Leaving Women Behind: Modern Familes, Outdated Laws


New Book Examines Problems Facing Modern Women; Identifies Needed Changes

WASHINGTON, D.C. (MAY 3, 2006) – The most important economic and social change in the past half-century has been the movement of women into the labor market. Yet our outdated public policies have completely ignored the change. That's the thesis of the new book Leaving Women Behind: Modern Families, Outdated Laws, which was unveiled at a public forum hosted by the Cato Institute today.

According to the new book Leaving Women Behind: Modern Families, Outdated Laws , our major economic institutions — including tax law, labor law, and employee benefits law, as well as Social Security, and retirement policies — reward families with full-time worker and a stay-at-home spouse and by comparison punish every other arrangement.

"These institutions are still designed from top-to-bottom for an Ozzie and Harriet lifestyle," said Kimberley Strassel, editorial writer for the Wall Street Journal and co-author of the book.

The book profiles real-life examples of how our nation's laws are making the lives of modern families more difficult than they need to be. The authors then detail a series of reforms needed to bring our institutions in sync with the way people are living their lives in the 21 st Century.
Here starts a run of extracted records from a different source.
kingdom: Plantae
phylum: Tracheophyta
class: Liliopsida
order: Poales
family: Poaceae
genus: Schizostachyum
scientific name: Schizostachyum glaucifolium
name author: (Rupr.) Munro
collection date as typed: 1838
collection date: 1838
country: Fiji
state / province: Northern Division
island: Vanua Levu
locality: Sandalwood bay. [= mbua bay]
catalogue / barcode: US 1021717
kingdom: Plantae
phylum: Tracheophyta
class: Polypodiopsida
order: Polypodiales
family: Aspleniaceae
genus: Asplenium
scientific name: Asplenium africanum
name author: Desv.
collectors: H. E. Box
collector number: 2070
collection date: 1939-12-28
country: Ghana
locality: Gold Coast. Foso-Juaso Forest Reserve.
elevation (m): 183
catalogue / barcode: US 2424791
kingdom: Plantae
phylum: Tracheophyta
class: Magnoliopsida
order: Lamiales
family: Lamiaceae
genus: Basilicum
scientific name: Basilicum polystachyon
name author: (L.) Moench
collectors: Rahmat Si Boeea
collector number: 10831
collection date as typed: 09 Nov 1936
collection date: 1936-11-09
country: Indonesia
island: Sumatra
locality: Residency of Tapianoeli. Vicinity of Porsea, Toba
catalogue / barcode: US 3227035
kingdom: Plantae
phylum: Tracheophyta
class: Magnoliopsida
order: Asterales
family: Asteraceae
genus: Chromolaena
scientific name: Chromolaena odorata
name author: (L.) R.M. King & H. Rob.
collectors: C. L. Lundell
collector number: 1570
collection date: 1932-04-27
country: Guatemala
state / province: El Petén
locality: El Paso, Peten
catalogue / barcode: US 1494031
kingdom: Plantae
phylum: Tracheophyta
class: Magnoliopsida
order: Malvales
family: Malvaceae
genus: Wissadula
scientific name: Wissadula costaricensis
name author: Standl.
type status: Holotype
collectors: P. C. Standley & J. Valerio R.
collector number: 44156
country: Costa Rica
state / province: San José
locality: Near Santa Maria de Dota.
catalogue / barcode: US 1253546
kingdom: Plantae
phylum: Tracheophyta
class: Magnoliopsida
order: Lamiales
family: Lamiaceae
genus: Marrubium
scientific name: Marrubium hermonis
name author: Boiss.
Leaving Women Behind: Modern Families, Outdated Laws was co-authored by Kimberley Strassel, editorial writer for the Wall Street Journal; John C. Goodman, president of the National Center for Policy Analysis (NCPA); and Celeste Colgan, an NCPA senior fellow. It is published by Rowman & Littlefield in cooperation with the Manhattan Institute and will be available at booksellers, including Amazon.com.